### Provided data
+++++

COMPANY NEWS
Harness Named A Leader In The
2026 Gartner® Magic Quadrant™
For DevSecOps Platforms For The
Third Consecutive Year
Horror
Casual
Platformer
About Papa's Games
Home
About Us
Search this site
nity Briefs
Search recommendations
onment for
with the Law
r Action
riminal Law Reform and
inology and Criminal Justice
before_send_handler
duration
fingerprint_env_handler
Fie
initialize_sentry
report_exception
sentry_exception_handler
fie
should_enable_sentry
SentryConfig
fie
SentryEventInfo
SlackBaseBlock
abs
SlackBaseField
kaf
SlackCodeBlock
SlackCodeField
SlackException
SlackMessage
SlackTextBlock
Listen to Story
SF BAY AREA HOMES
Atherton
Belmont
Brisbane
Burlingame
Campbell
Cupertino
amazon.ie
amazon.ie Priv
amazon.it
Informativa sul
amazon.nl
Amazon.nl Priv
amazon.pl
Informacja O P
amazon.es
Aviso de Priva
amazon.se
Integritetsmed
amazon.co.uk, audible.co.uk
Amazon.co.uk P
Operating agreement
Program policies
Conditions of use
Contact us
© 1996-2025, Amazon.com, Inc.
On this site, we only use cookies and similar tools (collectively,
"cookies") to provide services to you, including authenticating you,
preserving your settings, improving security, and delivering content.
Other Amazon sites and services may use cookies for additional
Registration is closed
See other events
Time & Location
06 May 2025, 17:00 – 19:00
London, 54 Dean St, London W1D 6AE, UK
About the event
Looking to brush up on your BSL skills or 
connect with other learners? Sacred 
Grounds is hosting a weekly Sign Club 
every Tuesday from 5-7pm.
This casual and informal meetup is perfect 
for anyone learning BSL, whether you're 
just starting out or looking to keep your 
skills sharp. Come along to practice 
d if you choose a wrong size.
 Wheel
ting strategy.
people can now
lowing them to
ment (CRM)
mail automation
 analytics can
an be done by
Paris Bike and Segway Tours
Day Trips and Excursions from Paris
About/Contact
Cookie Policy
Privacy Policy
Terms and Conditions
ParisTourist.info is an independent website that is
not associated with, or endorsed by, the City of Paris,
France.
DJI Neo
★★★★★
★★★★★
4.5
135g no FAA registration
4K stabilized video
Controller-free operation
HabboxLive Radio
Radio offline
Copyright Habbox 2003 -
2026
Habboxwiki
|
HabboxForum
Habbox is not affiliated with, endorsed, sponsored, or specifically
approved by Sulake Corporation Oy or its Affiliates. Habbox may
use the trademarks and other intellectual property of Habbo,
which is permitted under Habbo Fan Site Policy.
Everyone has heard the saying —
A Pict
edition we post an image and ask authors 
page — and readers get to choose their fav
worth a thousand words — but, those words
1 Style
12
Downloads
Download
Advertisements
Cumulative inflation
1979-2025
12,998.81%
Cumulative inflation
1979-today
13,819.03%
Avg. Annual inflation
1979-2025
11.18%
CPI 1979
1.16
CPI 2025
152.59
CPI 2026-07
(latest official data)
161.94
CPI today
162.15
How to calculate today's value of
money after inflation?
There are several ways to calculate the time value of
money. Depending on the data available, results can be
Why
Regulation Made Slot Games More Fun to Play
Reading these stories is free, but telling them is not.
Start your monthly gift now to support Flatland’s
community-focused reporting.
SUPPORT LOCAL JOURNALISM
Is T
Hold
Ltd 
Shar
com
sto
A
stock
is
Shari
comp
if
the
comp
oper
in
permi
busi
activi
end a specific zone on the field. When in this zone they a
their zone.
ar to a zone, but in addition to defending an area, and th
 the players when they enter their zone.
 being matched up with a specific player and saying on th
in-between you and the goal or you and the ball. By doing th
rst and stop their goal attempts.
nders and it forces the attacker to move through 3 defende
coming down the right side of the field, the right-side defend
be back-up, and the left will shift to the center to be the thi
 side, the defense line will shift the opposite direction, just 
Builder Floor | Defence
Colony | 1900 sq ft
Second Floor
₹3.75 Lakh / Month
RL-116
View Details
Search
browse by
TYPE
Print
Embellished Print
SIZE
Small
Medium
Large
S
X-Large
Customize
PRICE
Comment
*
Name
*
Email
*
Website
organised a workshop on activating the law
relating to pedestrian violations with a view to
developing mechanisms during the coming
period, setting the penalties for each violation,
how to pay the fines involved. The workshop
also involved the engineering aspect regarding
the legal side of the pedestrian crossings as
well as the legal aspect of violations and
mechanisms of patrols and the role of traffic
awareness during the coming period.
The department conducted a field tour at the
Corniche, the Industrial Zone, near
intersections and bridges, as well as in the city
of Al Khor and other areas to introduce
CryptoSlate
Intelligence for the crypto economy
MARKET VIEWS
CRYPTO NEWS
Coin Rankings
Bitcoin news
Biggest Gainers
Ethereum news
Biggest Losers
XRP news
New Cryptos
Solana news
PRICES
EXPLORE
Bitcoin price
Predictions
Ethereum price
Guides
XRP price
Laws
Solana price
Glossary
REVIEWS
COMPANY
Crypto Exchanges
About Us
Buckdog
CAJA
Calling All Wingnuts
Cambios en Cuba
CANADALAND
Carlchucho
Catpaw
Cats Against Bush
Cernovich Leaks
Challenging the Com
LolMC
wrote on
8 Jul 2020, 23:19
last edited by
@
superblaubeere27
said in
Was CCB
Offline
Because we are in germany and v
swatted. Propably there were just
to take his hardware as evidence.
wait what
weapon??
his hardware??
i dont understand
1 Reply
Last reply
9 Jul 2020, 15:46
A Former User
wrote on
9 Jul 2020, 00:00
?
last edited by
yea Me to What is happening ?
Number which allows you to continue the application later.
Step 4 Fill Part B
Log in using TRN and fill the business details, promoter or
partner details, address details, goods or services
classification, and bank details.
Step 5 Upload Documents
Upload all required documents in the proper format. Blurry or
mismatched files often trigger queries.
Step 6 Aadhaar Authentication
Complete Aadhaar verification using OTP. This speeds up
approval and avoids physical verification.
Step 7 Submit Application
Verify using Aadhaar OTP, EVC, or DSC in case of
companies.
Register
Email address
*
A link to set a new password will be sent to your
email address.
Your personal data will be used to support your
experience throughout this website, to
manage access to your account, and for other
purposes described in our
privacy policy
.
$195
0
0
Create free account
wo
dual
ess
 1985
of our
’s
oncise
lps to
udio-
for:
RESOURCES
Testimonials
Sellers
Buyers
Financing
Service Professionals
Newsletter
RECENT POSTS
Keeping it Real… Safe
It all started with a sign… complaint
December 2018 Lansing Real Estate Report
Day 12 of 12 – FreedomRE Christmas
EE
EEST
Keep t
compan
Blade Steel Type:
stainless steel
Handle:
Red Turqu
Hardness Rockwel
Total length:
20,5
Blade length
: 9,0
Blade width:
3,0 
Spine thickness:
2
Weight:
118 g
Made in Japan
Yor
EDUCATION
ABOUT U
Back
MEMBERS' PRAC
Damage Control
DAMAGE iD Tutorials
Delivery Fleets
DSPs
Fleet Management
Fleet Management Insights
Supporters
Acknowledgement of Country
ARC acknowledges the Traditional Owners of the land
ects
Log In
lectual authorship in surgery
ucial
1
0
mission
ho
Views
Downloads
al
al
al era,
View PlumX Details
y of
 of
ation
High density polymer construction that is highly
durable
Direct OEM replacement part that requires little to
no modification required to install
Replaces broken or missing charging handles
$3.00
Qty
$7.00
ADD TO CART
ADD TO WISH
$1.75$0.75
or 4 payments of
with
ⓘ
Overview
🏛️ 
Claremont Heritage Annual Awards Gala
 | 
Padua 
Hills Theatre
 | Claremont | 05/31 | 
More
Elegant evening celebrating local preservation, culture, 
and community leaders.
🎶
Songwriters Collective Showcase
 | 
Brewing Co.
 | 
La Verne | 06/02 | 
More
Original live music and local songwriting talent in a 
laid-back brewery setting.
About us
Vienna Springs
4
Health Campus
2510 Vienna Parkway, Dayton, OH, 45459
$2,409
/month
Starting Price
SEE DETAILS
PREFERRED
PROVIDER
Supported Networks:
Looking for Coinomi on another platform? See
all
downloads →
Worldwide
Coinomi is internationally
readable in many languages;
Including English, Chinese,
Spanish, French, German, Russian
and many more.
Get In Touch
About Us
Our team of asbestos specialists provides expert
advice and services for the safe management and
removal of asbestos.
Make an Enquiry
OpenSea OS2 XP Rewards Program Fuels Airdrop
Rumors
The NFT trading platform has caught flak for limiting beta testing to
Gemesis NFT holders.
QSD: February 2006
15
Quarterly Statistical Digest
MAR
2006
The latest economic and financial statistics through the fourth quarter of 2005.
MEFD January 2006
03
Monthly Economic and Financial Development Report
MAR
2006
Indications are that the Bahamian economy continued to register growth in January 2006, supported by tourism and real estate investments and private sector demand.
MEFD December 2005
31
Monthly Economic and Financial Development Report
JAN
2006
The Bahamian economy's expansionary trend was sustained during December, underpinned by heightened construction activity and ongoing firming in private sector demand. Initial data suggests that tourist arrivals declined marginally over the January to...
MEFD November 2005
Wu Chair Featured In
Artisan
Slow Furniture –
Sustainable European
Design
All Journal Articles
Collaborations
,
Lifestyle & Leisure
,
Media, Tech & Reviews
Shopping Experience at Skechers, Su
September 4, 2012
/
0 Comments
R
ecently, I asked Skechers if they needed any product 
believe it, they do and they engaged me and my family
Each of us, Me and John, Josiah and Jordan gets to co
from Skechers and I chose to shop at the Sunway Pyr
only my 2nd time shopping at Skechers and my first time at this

+++++

Print exactly the lines of the listing above starting at the line containing "which is permitted" and ending at the line containing "rst and stop their goal attempts.", both included.

which is permitted under Habbo Fan Site Policy.
Everyone has heard the saying —
A Pict
edition we post an image and ask authors 
page — and readers get to choose their fav
worth a thousand words — but, those words
1 Style
12
Downloads
Download
Advertisements
Cumulative inflation
1979-2025
12,998.81%
Cumulative inflation
1979-today
13,819.03%
Avg. Annual inflation
1979-2025
11.18%
CPI 1979
1.16
CPI 2025
152.59
CPI 2026-07
(latest official data)
161.94
CPI today
162.15
How to calculate today's value of
money after inflation?
There are several ways to calculate the time value of
money. Depending on the data available, results can be
Why
Regulation Made Slot Games More Fun to Play
Reading these stories is free, but telling them is not.
Start your monthly gift now to support Flatland’s
community-focused reporting.
SUPPORT LOCAL JOURNALISM
Is T
Hold
Ltd 
Shar
com
sto
A
stock
is
Shari
comp
if
the
comp
oper
in
permi
busi
activi
end a specific zone on the field. When in this zone they a
their zone.
ar to a zone, but in addition to defending an area, and th
 the players when they enter their zone.
 being matched up with a specific player and saying on th
in-between you and the goal or you and the ball. By doing th
rst and stop their goal attempts.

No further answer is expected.